(LIST OF TASKS):
A – In the TTreeProcessorMT forum post, how many threads does the code pass to ROOT::EnableImplicitMT?
B – Resume the TTreeProcessorMT forum post after its last line and carry it on.

(PAGE EXCERPT):
↓↓↓
Hi,
Hi everyone,
I’m working with TTreeProcessorMT
and have come across some behavior that I’m having trouble understanding. I’ve provided a simplified version of my implementation below:
void treeProcessor::filter_events_v2(likelihoodNet &lnet)
{
int numberOfThreads = 7;
ROOT::EnableImplicitMT(numberOfThreads);
// Create a TThreadedObject to hold a TGraph for each thread
ROOT::TThreadedObject<TGraph> threadedScatter;
// Create a TTreeProcessorMT: specify the file and the tree in it
ROOT::TTreeProcessorMT processor(fileName, "myTree");
std::atomic<int> taskCounter{0};
// Define the function that will process a subrange of the tree.
// The function must receive only one parameter, a TTreeReader,
// and it must be thread safe. To enforce the latter requirement,
// TThreadedObject histograms will be used.
auto processFunction = [&](TTreeReader &reader)
{
// Access the event branch using TTreeReaderValue
TTreeReaderValue<ProcessedEvent> processed_event(reader, "event");
int taskNumber = taskCounter.fetch_add(1);
// For performance reasons, a copy of the pointer associated to this thread on the
// stack is used
auto localThreadedScatter = threadedScatter.Get();
int localGraphPointCount = 0;
// Process each entry in the current task's range
while (reader.Next())
{
if (/*some filtering logic*/)
↑↑↑
(SOURCE DATA):
↓↓↓
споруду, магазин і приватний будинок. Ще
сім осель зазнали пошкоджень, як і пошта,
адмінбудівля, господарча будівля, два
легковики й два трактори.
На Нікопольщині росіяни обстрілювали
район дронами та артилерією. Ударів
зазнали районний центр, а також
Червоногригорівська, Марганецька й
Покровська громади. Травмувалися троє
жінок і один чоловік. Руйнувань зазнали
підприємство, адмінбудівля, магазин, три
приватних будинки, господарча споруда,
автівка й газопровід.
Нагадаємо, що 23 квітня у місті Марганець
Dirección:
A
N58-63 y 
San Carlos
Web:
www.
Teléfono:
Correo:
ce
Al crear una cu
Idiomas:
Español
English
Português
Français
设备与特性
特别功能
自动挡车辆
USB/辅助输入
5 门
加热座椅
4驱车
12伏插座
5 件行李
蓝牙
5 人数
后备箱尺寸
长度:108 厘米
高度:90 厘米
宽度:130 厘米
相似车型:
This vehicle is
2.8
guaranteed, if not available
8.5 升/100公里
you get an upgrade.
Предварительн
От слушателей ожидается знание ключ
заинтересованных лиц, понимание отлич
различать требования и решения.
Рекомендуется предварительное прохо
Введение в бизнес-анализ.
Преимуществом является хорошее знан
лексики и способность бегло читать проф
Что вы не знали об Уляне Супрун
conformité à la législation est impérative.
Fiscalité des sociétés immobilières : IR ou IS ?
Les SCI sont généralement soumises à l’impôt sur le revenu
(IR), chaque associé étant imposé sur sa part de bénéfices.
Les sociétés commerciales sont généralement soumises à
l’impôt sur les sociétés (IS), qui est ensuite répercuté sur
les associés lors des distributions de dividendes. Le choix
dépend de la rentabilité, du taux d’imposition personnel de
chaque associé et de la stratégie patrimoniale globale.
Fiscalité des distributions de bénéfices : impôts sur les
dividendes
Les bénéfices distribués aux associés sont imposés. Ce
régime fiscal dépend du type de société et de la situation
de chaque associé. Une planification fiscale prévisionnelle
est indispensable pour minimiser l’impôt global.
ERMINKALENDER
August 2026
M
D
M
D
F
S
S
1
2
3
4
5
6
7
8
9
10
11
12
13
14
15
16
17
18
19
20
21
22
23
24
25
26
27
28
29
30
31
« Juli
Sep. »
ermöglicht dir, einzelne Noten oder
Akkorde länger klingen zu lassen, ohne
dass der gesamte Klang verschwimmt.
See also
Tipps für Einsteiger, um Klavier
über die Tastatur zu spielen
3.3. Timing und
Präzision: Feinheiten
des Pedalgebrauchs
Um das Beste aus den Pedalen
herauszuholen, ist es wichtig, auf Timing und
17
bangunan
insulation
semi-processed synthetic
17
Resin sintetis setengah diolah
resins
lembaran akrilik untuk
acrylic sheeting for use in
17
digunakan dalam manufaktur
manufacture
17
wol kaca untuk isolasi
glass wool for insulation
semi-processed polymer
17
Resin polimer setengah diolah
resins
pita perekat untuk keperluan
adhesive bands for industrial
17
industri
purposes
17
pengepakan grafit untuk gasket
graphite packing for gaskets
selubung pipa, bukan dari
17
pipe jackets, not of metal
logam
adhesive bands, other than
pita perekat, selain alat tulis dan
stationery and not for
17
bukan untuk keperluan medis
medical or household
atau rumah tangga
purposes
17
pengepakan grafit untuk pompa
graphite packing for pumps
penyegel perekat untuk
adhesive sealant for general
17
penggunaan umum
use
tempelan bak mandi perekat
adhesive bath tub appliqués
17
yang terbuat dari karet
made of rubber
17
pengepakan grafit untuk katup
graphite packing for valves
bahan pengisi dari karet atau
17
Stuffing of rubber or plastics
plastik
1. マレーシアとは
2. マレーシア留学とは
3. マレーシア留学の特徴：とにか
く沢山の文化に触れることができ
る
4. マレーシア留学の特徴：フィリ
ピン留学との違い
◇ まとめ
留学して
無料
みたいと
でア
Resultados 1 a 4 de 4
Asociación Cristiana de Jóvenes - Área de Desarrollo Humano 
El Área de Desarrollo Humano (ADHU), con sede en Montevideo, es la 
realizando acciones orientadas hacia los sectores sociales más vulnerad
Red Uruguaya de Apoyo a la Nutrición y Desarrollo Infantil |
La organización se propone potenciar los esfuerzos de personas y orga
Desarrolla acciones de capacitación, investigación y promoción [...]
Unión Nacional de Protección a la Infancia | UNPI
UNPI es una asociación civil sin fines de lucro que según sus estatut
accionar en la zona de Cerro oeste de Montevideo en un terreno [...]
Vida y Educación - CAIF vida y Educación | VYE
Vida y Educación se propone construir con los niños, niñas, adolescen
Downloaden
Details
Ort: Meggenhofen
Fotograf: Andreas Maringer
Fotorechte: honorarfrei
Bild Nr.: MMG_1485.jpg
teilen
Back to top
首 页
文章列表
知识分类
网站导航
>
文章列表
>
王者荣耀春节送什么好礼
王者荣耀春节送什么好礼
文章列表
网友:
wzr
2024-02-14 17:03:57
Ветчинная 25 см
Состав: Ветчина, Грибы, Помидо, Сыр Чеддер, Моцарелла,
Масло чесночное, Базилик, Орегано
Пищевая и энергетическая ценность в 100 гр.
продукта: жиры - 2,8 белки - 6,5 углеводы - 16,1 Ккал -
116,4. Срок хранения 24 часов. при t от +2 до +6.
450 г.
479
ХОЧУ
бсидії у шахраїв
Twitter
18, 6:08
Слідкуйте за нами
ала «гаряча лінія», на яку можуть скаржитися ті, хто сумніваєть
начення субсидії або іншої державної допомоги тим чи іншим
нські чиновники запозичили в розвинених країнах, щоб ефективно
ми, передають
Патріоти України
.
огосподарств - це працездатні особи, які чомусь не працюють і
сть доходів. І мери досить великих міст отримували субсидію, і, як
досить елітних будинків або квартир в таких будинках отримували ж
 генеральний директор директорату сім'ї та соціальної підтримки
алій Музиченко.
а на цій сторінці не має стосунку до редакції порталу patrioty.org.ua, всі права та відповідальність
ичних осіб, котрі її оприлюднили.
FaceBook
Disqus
↑↑↑
(ANSWER LIST):
A – Seven threads.

B –
{
localThreadedScatter->SetPoint(localThreadedScatter->GetN(), xval, yval);
localGraphPointCount++;
}
}
std::cout << "Task " << taskNumber << " added " << localGraphPointCount << " points." << std::endl;
};
// Launch the parallel processing of the tree
processor.Process(processFunction);
// Use the TThreadedObject::Merge method to merge the thread private scatter plots
// into the final result
auto scatterMerged = threadedScatter.Merge();
// Set the scatter TGraph equal to mergedGraph
*scatter = *scatterMerged;
}
In this function, I noticed that regardless of the value assigned to numberOfThreads
, there are always 7 clusters. Interestingly, the minimum execution time is achieved when numberOfThreads = 7
. As I increase the number of threads from 1 to 7, the execution time decreases. However, going beyond 7 threads has no effect other than random fluctuations in execution time.
My computer has 30 available threads, and I’d like to make full use of them. Is there a way to manually set the number of clusters or configure the function to use more than 7 threads?
Any help or suggestions would be greatly appreciated!
Thanks in advance!